Give that guy a promotion!
Before the hearing, Bloomberg News pointed to a new study showing that JP Morgan Chase receives a $14 billion annual subsidy from the U.S. government.
I had a neighbor whose entire existence was shopping! She’d get up (around 12:00 noon), have her coffee, check the newspapers for specials, dress, and hit the malls around 2 pm and shop until she literally dropped! She was the epitome of a professional shopper!
This subsidy is due to JP Morgan’s reputation as a too-big-to-fail bank, which lets it borrow money at lower rates than other, less systemically risky banks:
Oh, did I mention Barb was a mega-person?
JPMorgan receives a government subsidy worth about $14 billion a year, according to research published by the International Monetary Fund and our own analysis of bank balance sheets.
Yeah...that’s what I need, a subsidy so I can give me a big salary and bonuses...and go shopping with Barb!
In a recent paper, two economists—Kenichi Ueda of the IMF and Beatrice Weder Di Mauro of the University of Mainz—estimated that as of 2009 the expectation of government support was shaving about a 0.8 percentage point off large banks’ borrowing costs.
Oh, bless their little black hearts!
That’s up from 0.6 percentage points in 2007, before the financial crisis prompted a global round of bank bailouts.
Oh dear! That sounds costly to the people.
To estimate the dollar value of the subsidy in the U.S., we multiplied it by the debt and deposits of 18 of the country’s largest banks, including JPMorgan, Bank of America Corp. and Citigroup Inc.
The result: about $76 billion a year. The number is roughly equivalent to the banks’ total profits over the past 12 months, or more than the federal government spends every year on education.

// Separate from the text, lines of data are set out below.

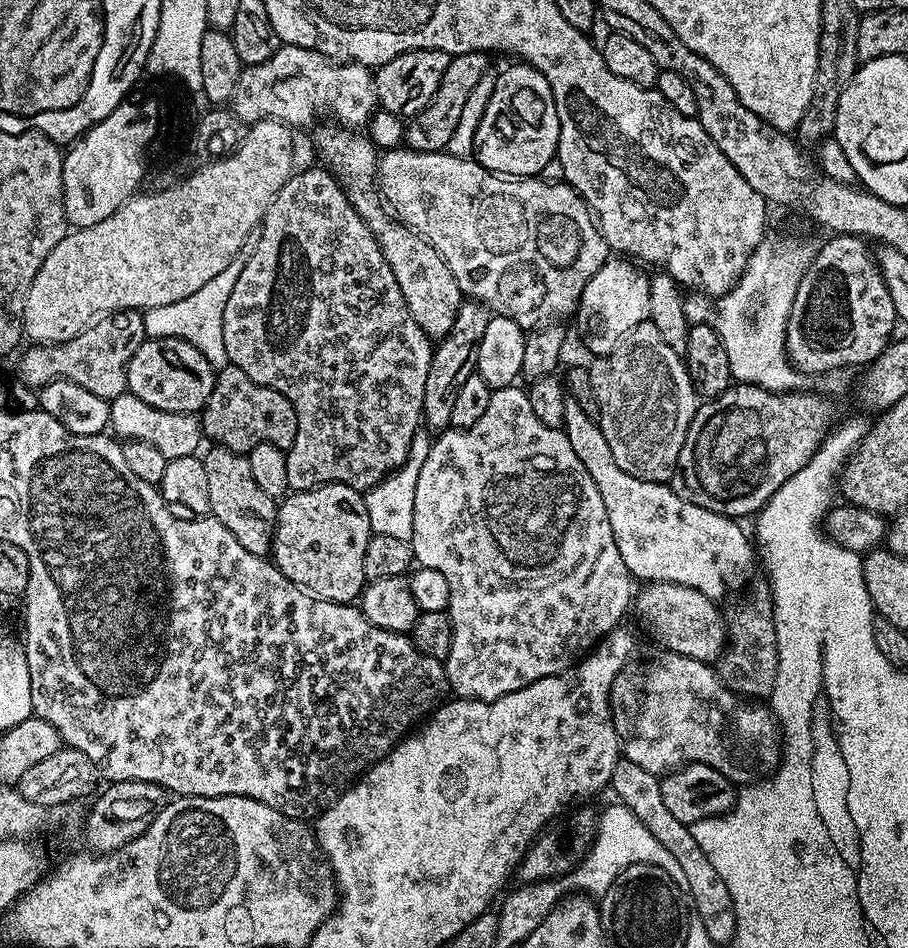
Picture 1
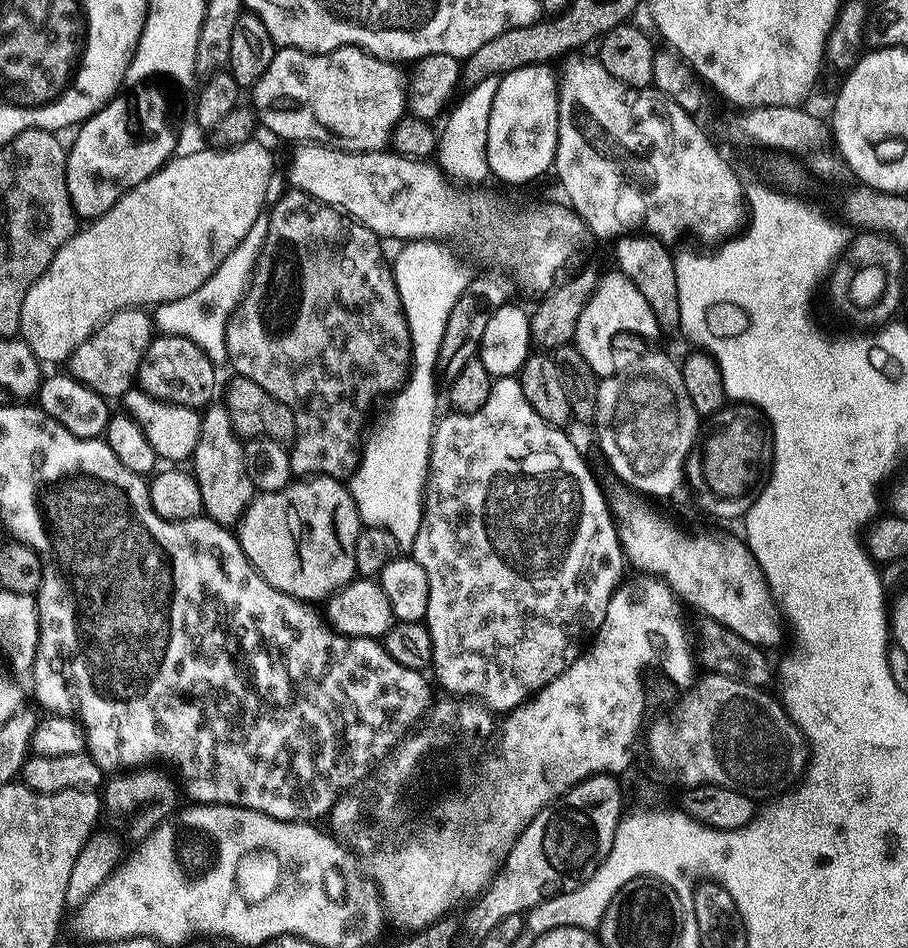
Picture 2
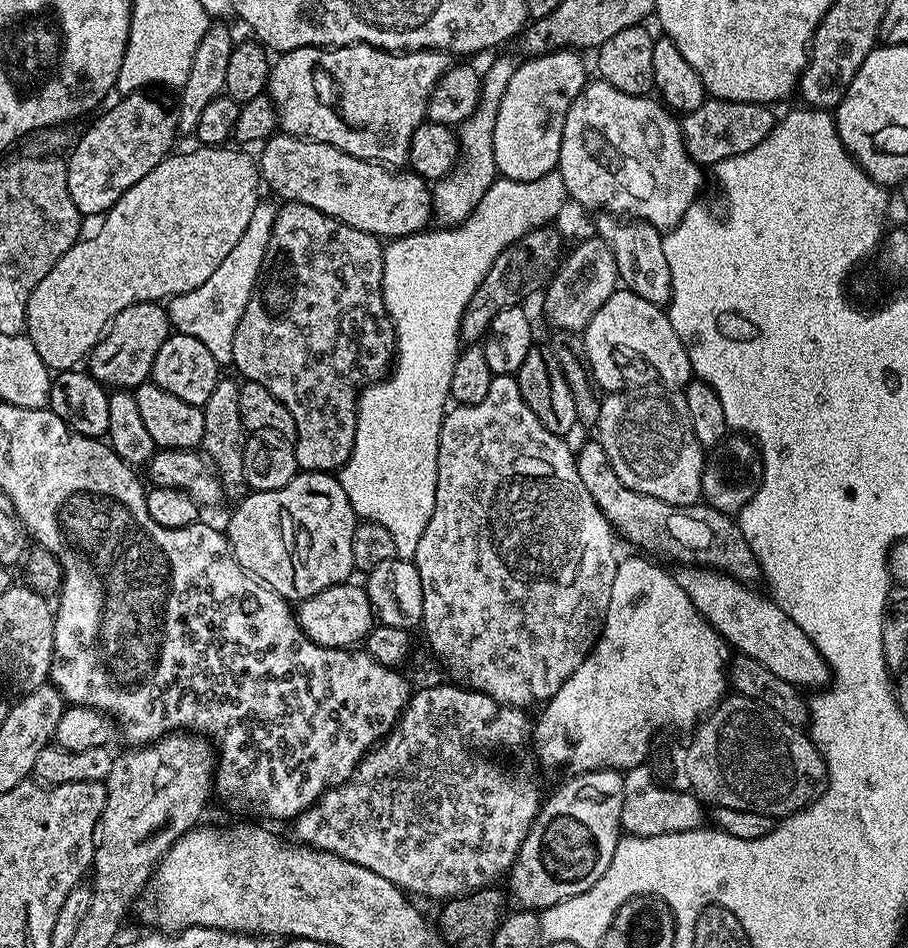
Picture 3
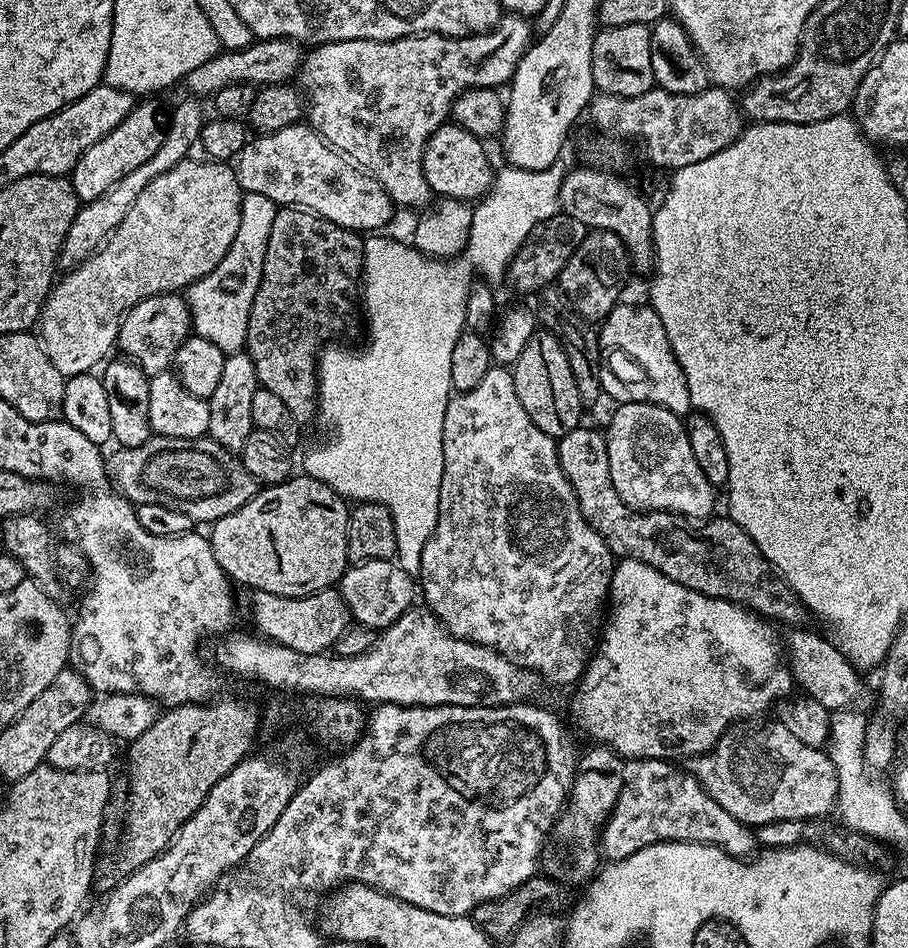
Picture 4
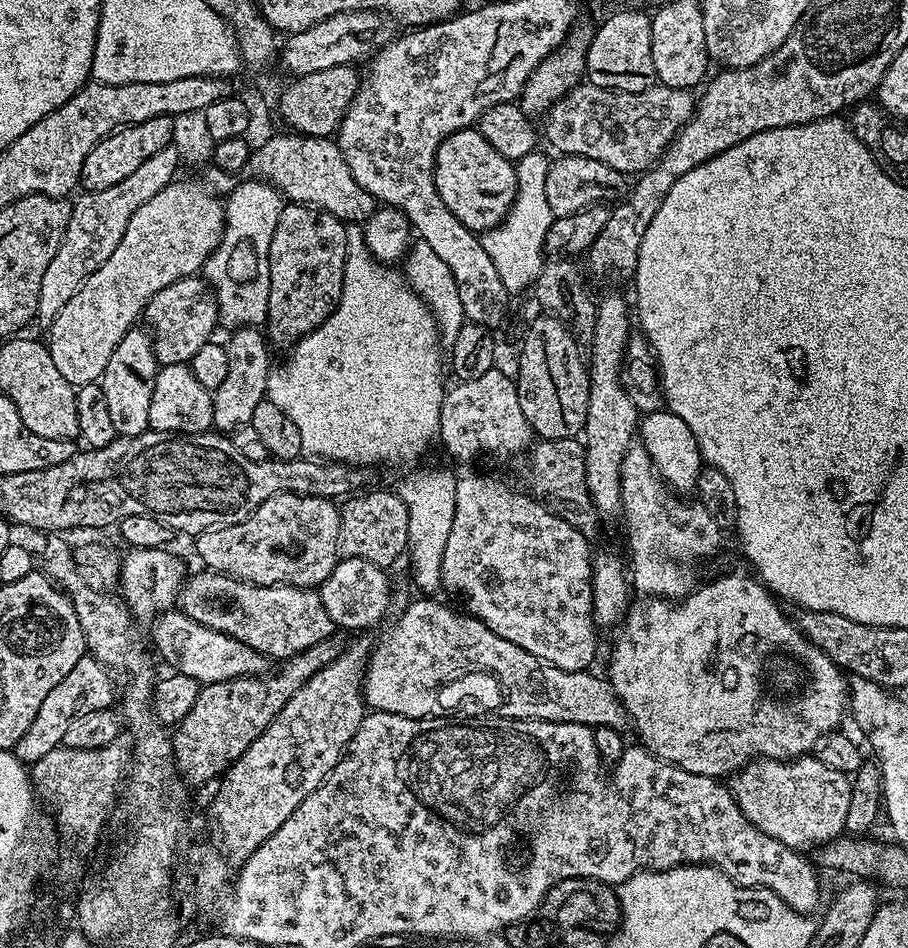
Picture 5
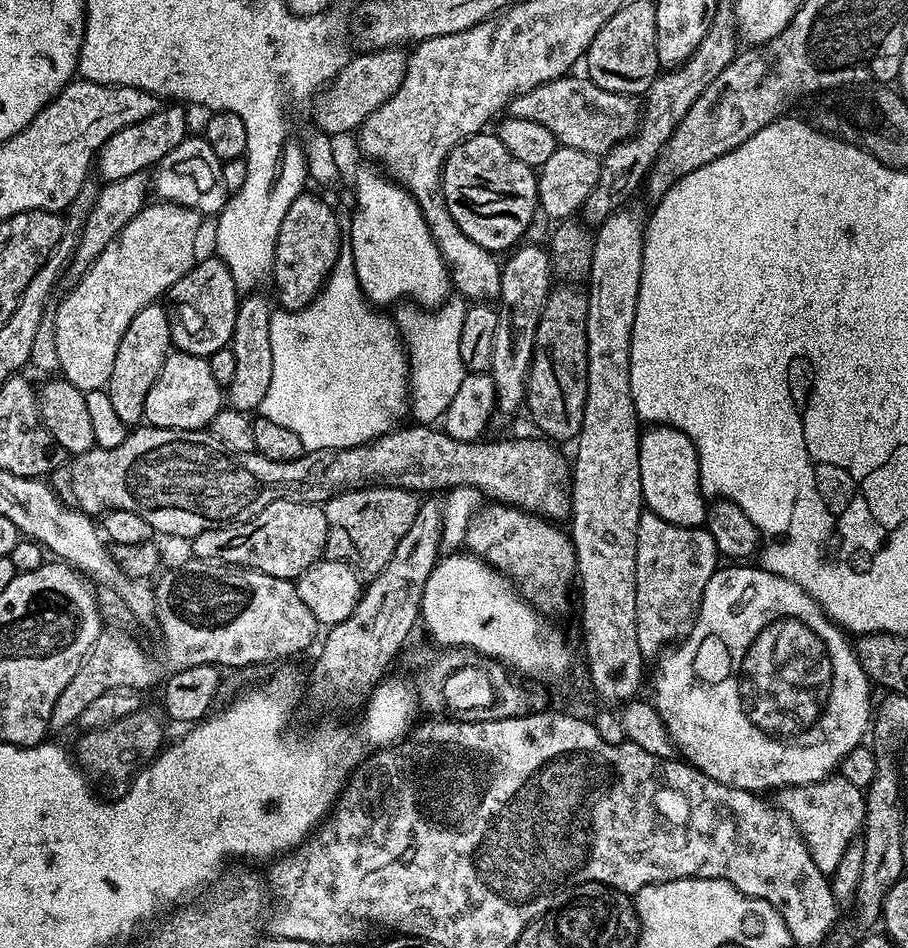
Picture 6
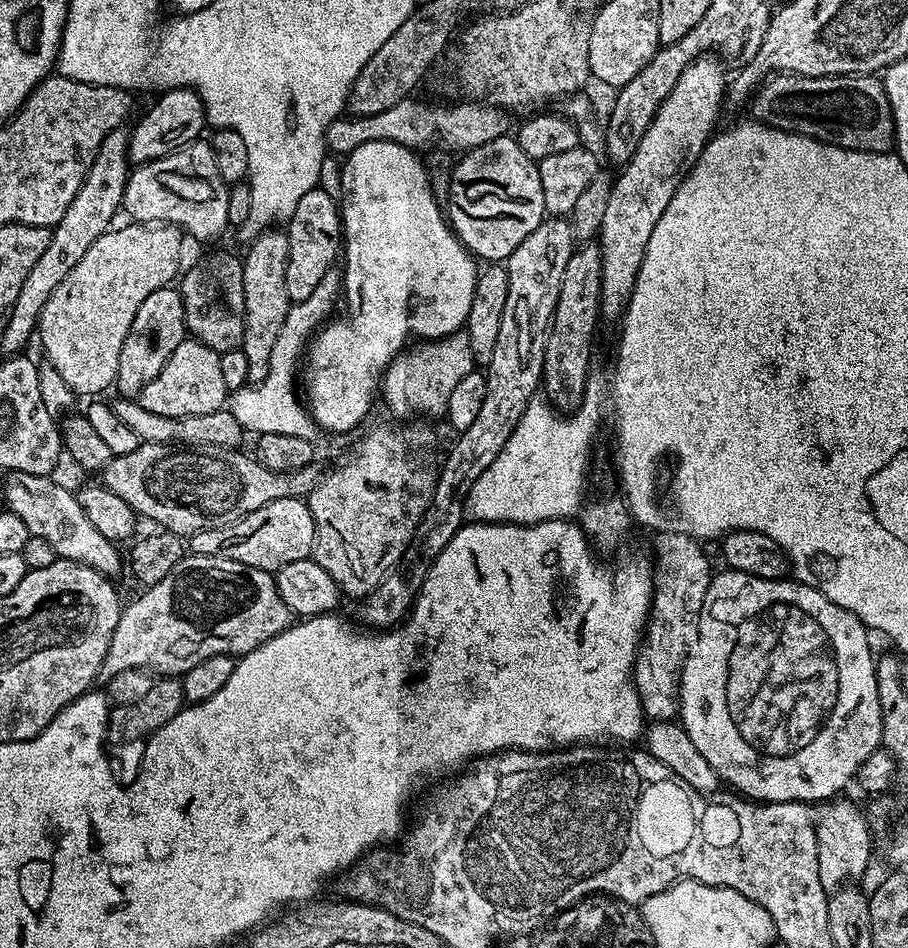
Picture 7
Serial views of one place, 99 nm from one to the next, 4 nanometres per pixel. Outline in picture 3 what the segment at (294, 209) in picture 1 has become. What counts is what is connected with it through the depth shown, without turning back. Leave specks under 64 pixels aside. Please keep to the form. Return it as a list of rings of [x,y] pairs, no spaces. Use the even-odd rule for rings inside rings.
[[[284,202],[279,205],[276,221],[270,234],[270,242],[266,246],[266,254],[262,258],[260,273],[250,294],[250,302],[246,302],[246,310],[242,310],[238,330],[234,330],[231,367],[237,368],[244,380],[253,380],[258,382],[258,386],[266,386],[266,390],[270,390],[270,394],[274,394],[274,398],[278,398],[278,402],[282,402],[282,406],[286,406],[286,410],[290,410],[290,418],[294,418],[296,427],[294,447],[297,469],[332,474],[344,467],[344,463],[348,461],[354,450],[358,393],[367,388],[369,384],[383,380],[393,367],[396,355],[396,327],[392,324],[392,317],[386,310],[384,287],[382,286],[383,277],[384,248],[377,237],[349,224],[343,224],[341,220],[336,220],[333,216],[322,214],[318,210],[314,210],[314,206],[295,202]]]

I bet that number has a lot of zeroes...
JPMorgan’s share of the subsidy is $14 billion a year, or about 77 percent of its net income for the past four quarters.
In other words, U.S. taxpayers helped foot the bill for the multibillion-dollar trading loss that is the focus of today’s hearing.
Got your checkbooks out, folks...
At the last hearing, the Senate all but groveled at Dimon’s feet, and today’s questioning was not much better. But Rep. Brad Sherman, D-CA, did ask Dimon about the Bloomberg study.
He did? The nosy bastard!
Dimon denied that his bank receives a funding advantage due to its size, saying that the bank is “probably pretty much like everybody else.”
Not only did Dimon deny the allegation, he defied the alligator!